Karen menaikkan bahunya. "Aku tidak tahu itu nomor siapa, mungkin spam."
"Aku nanti malam pulang larut, kalau kau tidak lembur makan dulu saja. Oke."
Karen mengangguk, kemudian meninggalkan Karen yang masih menatap mangkuk yang berisi bubur ayamnya.
**
Rafael menyugar rambutnya dengan kesal. Sudah sampai 78 kali dia mengirim pesan pada Karen, tapi tak dibalas. Kemudian ketika dia menghubunginya. Nomornya diblokir oleh wanita itu.
"Apa dia marah?" gumam Rafael.
"Tentu saja dia marah, dia mengira kau mengkhianatinya."
"Apa maksudmu?" Rafael menyipitkan matanya pada Liam yang duduk di sofa.
"Aku mengatakan kalau kau menampung wanita itu di sini."
"Apa?!" Rafael seketika berdiri. Pantas saja Karen seperti itu.

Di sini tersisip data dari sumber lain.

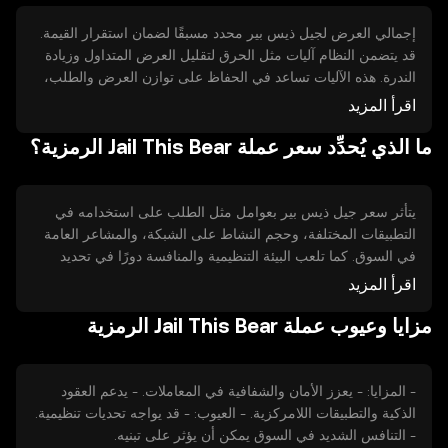
إجمالي العرض لجيل ذيس بير محدد مسبقًا لضمان استقرار القيمة.
قد يتضمن النظام آليات مثل الحرق لتقليل العرض المتداول وزيادة
الندرة. هذه الآليات تساعد في الحفاظ على توازن العرض والطلب،
مما يؤثر على القيمة السوقية للرمز.
اقرأ المزيد
ما الذي يُحدِّد سعر عملة Jail This Bear الرمزية؟
يتأثر سعر جيل ذيس بير بعوامل مثل الطلب على استخدامه في
التطبيقات المختلفة، وحجم النشاط على الشبكة، والمشاعر العامة
في السوق. كما تلعب البيئة التنظيمية والمنافسة دورًا في تحديد
السعر. يجب على المستخدمين مراعاة هذه العوامل عند تقييم قيمة
اقرأ المزيد
الرمز.
مزايا وعيوب عملة Jail This Bear الرمزية
- المزايا: - يعزز الأمان والشفافية في المعاملات. - يدعم العقود
الذكية والتطبيقات اللامركزية. - العيوب: - قد يواجه تحديات تنظيمية.
- التنافس الشديد في السوق يمكن أن يؤثر على تبنيه.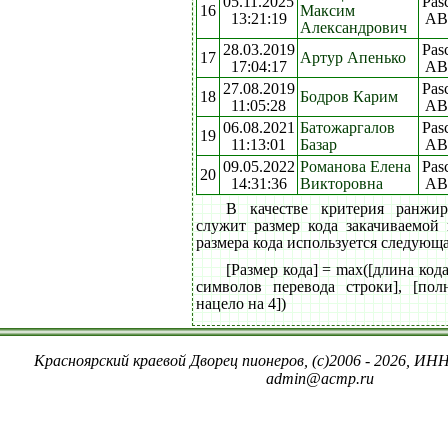
05.11.2025
Pas
16
Максим
13:21:19
AB
Александрович
28.03.2019
Pas
17
Артур Апенько
17:04:17
AB
27.08.2019
Pas
18
Бодров Карим
11:05:28
AB
06.08.2021
Батожаргалов
Pas
19
11:13:01
Базар
AB
09.05.2022
Романова Елена
Pas
20
14:31:36
Викторовна
AB
В качестве критерия ранжи
служит размер кода закачиваемой
размера кода используется следующ
[Размер кода] = max([длина код
символов перевода строки], [пол
нацело на 4])
Красноярский краевой Дворец пионеров, (c)2006 - 2026, ИНН
admin@acmp.ru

"Dan yang paling mengerikan adalah ketika bos kita tahu kalau kau menghamili seorang wanita dan menyembunyikan cinta pertamamu di sini," sindir Liam.
"Cukup."
"AKU YANG SEHARUSNYA MENGATAKAN ITU KEPADAMU!" Suara Liam menggelegar. "Kau selalu membuat masalah! Kenapa? Kenapa tak pernah berpikir dulu sebelum bertindak!"
Baru kali ini Liam semarah ini pada Rafael. Rafael yang baru melihat Liam marah langsung terkejut.
Mungkin Liam sudah sangat kecewa dan berada di ambang batasnya.
"Aku tahu! Aku tahu penggemarmu lebih banyak dariku! Tapi itu artinya kau dapat melakukan hal sesukamu? Tidak, kenapa aku yang selalu harus berhati-hati?"
Liam berdiri kemudian masuk ke kamarnya, menutup pintu sampai berdebam cukup keras.
Tak lama kemudian Merry muncul dari dalam kamar, kemudian duduk di sebelah Rafael.
"Karena kau lebih tua, kau harus mengalah," kata Merry berpura-pura sok baik.